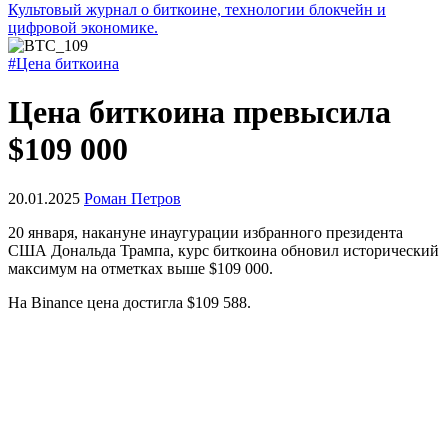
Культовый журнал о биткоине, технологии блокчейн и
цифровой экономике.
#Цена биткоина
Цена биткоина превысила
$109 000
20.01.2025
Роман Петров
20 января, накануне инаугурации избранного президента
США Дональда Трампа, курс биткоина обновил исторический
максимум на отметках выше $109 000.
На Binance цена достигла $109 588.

◇ ◇ ◇ ◇ ◇

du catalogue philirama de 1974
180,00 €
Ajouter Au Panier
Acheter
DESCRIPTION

◇ ◇ ◇ ◇ ◇

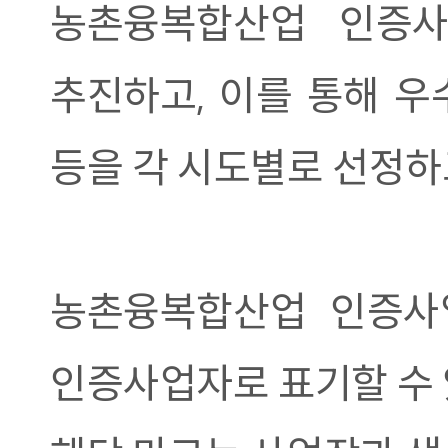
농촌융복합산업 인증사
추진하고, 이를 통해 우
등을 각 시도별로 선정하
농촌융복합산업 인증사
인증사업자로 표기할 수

◇ ◇ ◇ ◇ ◇

* **JOB**: Only lines with the word "биткоина" are wanted, so copy each one from the records.

* **RESPONSE**:
#Цена биткоина
Цена биткоина превысила
США Дональда Трампа, курс биткоина обновил исторический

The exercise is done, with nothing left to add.